# K1 Mineral Glass



## donrikkles

...why does glycine use it? How does it compare to a sapphire crystal? I'm quite taken by the Glycine Incursore; it's a beautiful plain design and from what I hear it's a great watch. I'd like to get one. I'm concerned that it doesn't have sapphire crystal, especially for the price range its in. I'm I'm woefully ignorant of the benefits of K1 mineral glass used on the Incursore, please tell me. I'm unaware of its scratchproof/shatterproof properties.


----------



## jo.st

From my personal experience I would call K1 Mineral scratchresistant and shatterproof. It's a very good alternativ when trying to keep the costs down.

I'm under the impression that costs of sapphire crystal have fallen during the last few years. A couple of years ago there were some watch brands that made their watches with mineral glass, however nowadays very few do so. Sapphire crystal has taken over the market and ever domed sapphire is about to be standard.

In this context I think Glycine choose mineral glass when they introduced the Incursore a few years back. The new Combats and the Incursores have sapphire crystal.

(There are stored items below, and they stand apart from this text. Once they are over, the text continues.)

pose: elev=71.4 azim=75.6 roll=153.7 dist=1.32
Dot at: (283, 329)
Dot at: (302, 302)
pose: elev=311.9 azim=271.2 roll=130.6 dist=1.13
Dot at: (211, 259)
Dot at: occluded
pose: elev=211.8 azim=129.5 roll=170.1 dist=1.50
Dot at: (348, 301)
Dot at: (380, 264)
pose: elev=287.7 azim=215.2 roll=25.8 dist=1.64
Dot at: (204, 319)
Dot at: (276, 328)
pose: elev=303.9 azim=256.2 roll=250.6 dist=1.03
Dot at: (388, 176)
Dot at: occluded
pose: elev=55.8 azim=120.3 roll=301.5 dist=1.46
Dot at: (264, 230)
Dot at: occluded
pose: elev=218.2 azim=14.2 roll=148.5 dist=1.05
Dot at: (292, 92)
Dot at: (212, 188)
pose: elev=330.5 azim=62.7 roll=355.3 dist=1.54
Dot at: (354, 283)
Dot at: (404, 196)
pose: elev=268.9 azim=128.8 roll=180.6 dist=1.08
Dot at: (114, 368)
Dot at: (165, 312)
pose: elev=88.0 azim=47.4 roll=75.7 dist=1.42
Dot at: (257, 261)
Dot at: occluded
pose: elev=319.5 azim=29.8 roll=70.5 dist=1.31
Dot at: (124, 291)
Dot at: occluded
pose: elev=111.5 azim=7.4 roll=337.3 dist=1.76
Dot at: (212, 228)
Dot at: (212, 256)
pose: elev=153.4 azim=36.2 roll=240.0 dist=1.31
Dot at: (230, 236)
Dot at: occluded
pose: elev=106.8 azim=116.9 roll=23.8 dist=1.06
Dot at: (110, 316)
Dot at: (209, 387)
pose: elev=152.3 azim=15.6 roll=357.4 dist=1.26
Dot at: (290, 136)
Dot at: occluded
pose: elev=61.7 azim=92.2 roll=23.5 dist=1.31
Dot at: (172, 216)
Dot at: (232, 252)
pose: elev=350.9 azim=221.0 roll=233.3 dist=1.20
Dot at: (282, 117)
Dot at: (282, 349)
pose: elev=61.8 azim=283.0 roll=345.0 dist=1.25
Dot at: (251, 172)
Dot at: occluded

Hope this answers part of your question.

/joakim


----------



## Dennis Smith

Mineral glass is a bit of a deal breaker for me.
Acrylic scratches if you look at it, far easier than mineral, but at least acrylic can be easily polished at home.
Sapphire is the best for my uses.
Mineral is my least favorite. It scratches but can't be polished. I'd have to REALLY like a watch to buy it with mineral, either something no other manufacturer comes close to making, or a vintage watch.


----------



## dibetu

There is no reason to use plain K1 today. Some of the cheaper beaters use K1 but then Sapphire coated, this is the ideal economical solution and it works wonders.


----------



## TUCKERMAN

I emailed Glycine to get a quote on replacing the mineral k1 with a sapphire crystal and they said they could do it. I have a 44mm. They quoted me $135.00 plus shipping (New York).

Tuckerman


----------



## Dennis Smith

That sounds like a good deal.
Some watches are easily interchangable between mineral and sapphire. I remember when Fortis (in their Flieger line) used to routinely upgrade to sapphire for $100 installed.


----------